第11話

文字数 1,391文字

 アキラは、晴れ渡る空の下、柱や梁の骨組みが組み上がった二階建て家屋を眩しそうに仰ぎ見た。
 供え物を並べた祭壇が組まれ、棟梁であるアキラが幣束を立て破魔矢を飾り、酒、塩、米でお清めをする。上棟式はつつがなく進行した。
 施主の老夫婦が朗らかな笑顔でアキラに会釈する。結婚が決まった息子のための新築の家。しかも、近頃ではケチりがちな上棟式まできっちりやるなんて、たいしたもんだ。
 老夫婦の横に立つ二十代後半の息子は、アキラが苦手なIT関連の仕事をしているらしく、近頃は在宅勤務が多いとやらで、新しい家は職場でもあるなどと言っていた。嫁さんになる彼女と、うれしそうに話をしている。四十半ばのアキラにとっては、この若夫婦より、施主の老夫婦の方が感覚が近いかもしれない。自分も子供がいたなら、こんな風に、家を建ててやったのだろうかと、感慨深く思う。
 近所への餅まきもすませ、上棟式を無事終えた骨組みの家の前で、老夫婦と若夫婦が並んで記念撮影をしている。そして、アキラに手招きをして、一緒にと、笑いかける。
 写真は苦手だが、こんな晴れやかな日だ、ちゃんと笑顔で並ばせてもらおう。施主が、他の工事関係者や不動産屋の営業も集合してほしいという。
「じゃあ、お言葉に甘えさせてもらいやす」
 そう言ったつもりなのに、発した言葉は「ひゃあ、ひょひょひょひょひょ」となっている。みんなアキラお得意の冗談かと思ったようだが、彼にそんなつもりは一切ない。何度も、何度も、言い直そうとするのだが、やはりちゃんと言葉がでない。焦ったアキラはみんなのもとへ近づこうとしたが、足がうまく動かなくて前に進めない。腕を振り上げようとするのに、うまく動かない。なんだか吐き気もする。冷や汗も出てきた。身動きができないことに恐怖を覚えて、思わず叫んだ。
「うぉあ~」
 自分の叫び声で目が覚めた。ああ、夢だったとほっとしたのもつかの間、視線の先には見慣れない白い天井。一瞬、ここがどこだかわからない。身体を起こそうとするが起きられない。手も足も、思うように動かない。

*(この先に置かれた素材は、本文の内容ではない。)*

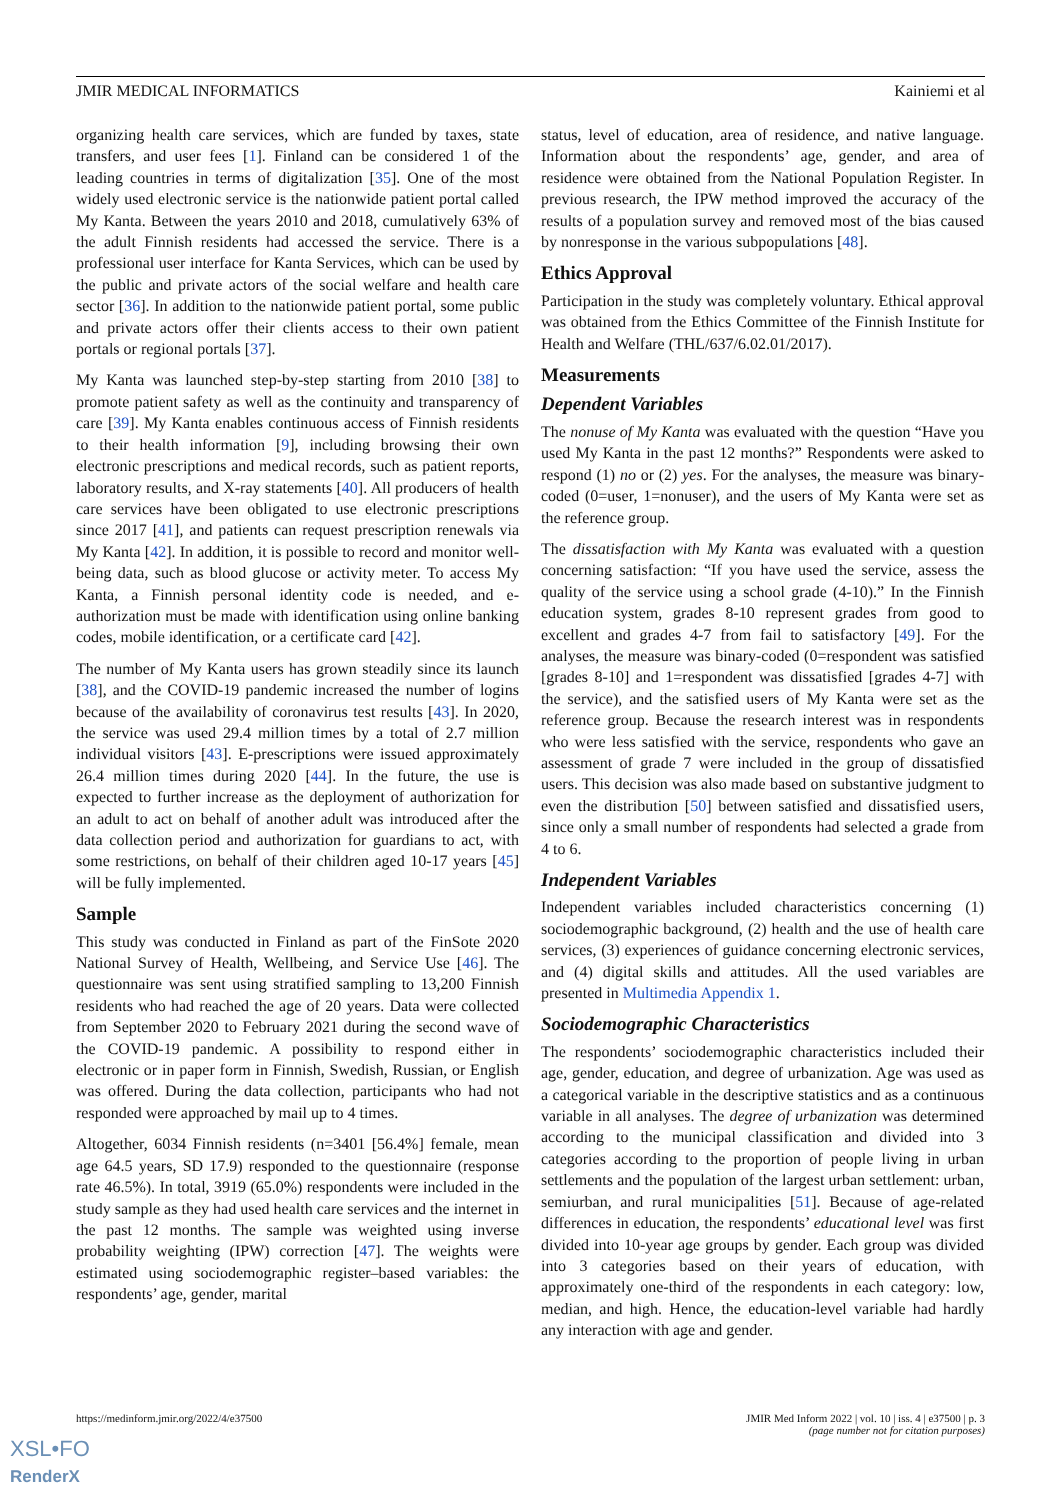JMIR MEDICAL INFORMATICS Kainiemi et al
organizing health care services, which are funded by taxes, state transfers, and user fees [1]. Finland can be considered 1 of the leading countries in terms of digitalization [35]. One of the most widely used electronic service is the nationwide patient portal called My Kanta. Between the years 2010 and 2018, cumulatively 63% of the adult Finnish residents had accessed the service. There is a professional user interface for Kanta Services, which can be used by the public and private actors of the social welfare and health care sector [36]. In addition to the nationwide patient portal, some public and private actors offer their clients access to their own patient portals or regional portals [37].
My Kanta was launched step-by-step starting from 2010 [38] to promote patient safety as well as the continuity and transparency of care [39]. My Kanta enables continuous access of Finnish residents to their health information [9], including browsing their own electronic prescriptions and medical records, such as patient reports, laboratory results, and X-ray statements [40]. All producers of health care services have been obligated to use electronic prescriptions since 2017 [41], and patients can request prescription renewals via My Kanta [42]. In addition, it is possible to record and monitor well-being data, such as blood glucose or activity meter. To access My Kanta, a Finnish personal identity code is needed, and e-authorization must be made with identification using online banking codes, mobile identification, or a certificate card [42].
The number of My Kanta users has grown steadily since its launch [38], and the COVID-19 pandemic increased the number of logins because of the availability of coronavirus test results [43]. In 2020, the service was used 29.4 million times by a total of 2.7 million individual visitors [43]. E-prescriptions were issued approximately 26.4 million times during 2020 [44]. In the future, the use is expected to further increase as the deployment of authorization for an adult to act on behalf of another adult was introduced after the data collection period and authorization for guardians to act, with some restrictions, on behalf of their children aged 10-17 years [45] will be fully implemented.
Sample
This study was conducted in Finland as part of the FinSote 2020 National Survey of Health, Wellbeing, and Service Use [46]. The questionnaire was sent using stratified sampling to 13,200 Finnish residents who had reached the age of 20 years. Data were collected from September 2020 to February 2021 during the second wave of the COVID-19 pandemic. A possibility to respond either in electronic or in paper form in Finnish, Swedish, Russian, or English was offered. During the data collection, participants who had not responded were approached by mail up to 4 times.
Altogether, 6034 Finnish residents (n=3401 [56.4%] female, mean age 64.5 years, SD 17.9) responded to the questionnaire (response rate 46.5%). In total, 3919 (65.0%) respondents were included in the study sample as they had used health care services and the internet in the past 12 months. The sample was weighted using inverse probability weighting (IPW) correction [47]. The weights were estimated using sociodemographic register–based variables: the respondents’ age, gender, marital
status, level of education, area of residence, and native language. Information about the respondents’ age, gender, and area of residence were obtained from the National Population Register. In previous research, the IPW method improved the accuracy of the results of a population survey and removed most of the bias caused by nonresponse in the various subpopulations [48].
Ethics Approval
Participation in the study was completely voluntary. Ethical approval was obtained from the Ethics Committee of the Finnish Institute for Health and Welfare (THL/637/6.02.01/2017).
Measurements
Dependent Variables
The nonuse of My Kanta was evaluated with the question “Have you used My Kanta in the past 12 months?” Respondents were asked to respond (1) no or (2) yes. For the analyses, the measure was binary-coded (0=user, 1=nonuser), and the users of My Kanta were set as the reference group.
The dissatisfaction with My Kanta was evaluated with a question concerning satisfaction: “If you have used the service, assess the quality of the service using a school grade (4-10).” In the Finnish education system, grades 8-10 represent grades from good to excellent and grades 4-7 from fail to satisfactory [49]. For the analyses, the measure was binary-coded (0=respondent was satisfied [grades 8-10] and 1=respondent was dissatisfied [grades 4-7] with the service), and the satisfied users of My Kanta were set as the reference group. Because the research interest was in respondents who were less satisfied with the service, respondents who gave an assessment of grade 7 were included in the group of dissatisfied users. This decision was also made based on substantive judgment to even the distribution [50] between satisfied and dissatisfied users, since only a small number of respondents had selected a grade from 4 to 6.
Independent Variables
Independent variables included characteristics concerning (1) sociodemographic background, (2) health and the use of health care services, (3) experiences of guidance concerning electronic services, and (4) digital skills and attitudes. All the used variables are presented in Multimedia Appendix 1.
Sociodemographic Characteristics
The respondents’ sociodemographic characteristics included their age, gender, education, and degree of urbanization. Age was used as a categorical variable in the descriptive statistics and as a continuous variable in all analyses. The degree of urbanization was determined according to the municipal classification and divided into 3 categories according to the proportion of people living in urban settlements and the population of the largest urban settlement: urban, semiurban, and rural municipalities [51]. Because of age-related differences in education, the respondents’ educational level was first divided into 10-year age groups by gender. Each group was divided into 3 categories based on their years of education, with approximately one-third of the respondents in each category: low, median, and high. Hence, the education-level variable had hardly any interaction with age and gender.
https://medinform.jmir.org/2022/4/e37500 JMIR Med Inform 2022 | vol. 10 | iss. 4 | e37500 | p. 3
(page number not for citation purposes)
XSL•FO
RenderX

 アキラはパニック状態に陥り「うお~、うお~」と手負いの獣のように叫び声を上げながらもがいた。周囲の何かがガタンと音をたて、ベッドの柵に倒れ、そこから伸びるチューブが自分の腕や鼻に繋がっていることに気付いた。状況が理解できずに、さらに叫び、もがいていると、バタバタと複数の足音が近づいてきた。
「山本さ~ん、落ち着いて、大丈夫ですよ~」
 白衣を着た小太りの女が、アキラの身体を押さえながら、顔をのぞき込む。白衣の連中が続々と駆けつけ、せん妄がどうの、鎮静剤がどうのと言い合い、押さえつけられた腕に何やらブスリと注射された。薄れゆく意識の中で、かろうじて思い出した。
 そうだ、俺は、あの棟上げの直後、ぶっ倒れたんだ…。
 アキラは脳梗塞で倒れ、救急搬送された。詰まった箇所は脳の中心部、脳幹といわれるところで、非常に危険な状態だった。
 搬送されたときは、かろうじて意識があった。医師によると、それが幸運だったという。詰まった場所によっては自発呼吸ができなり、命をおとすこともある。そうなる前に、すぐに処置が施され、一命をとりとめた。
 しかし、手足、特に身体の右側が麻痺して思うように動かすことができず、さらに、ろれつがまわらず、うまく言葉を発することができなくなっていた。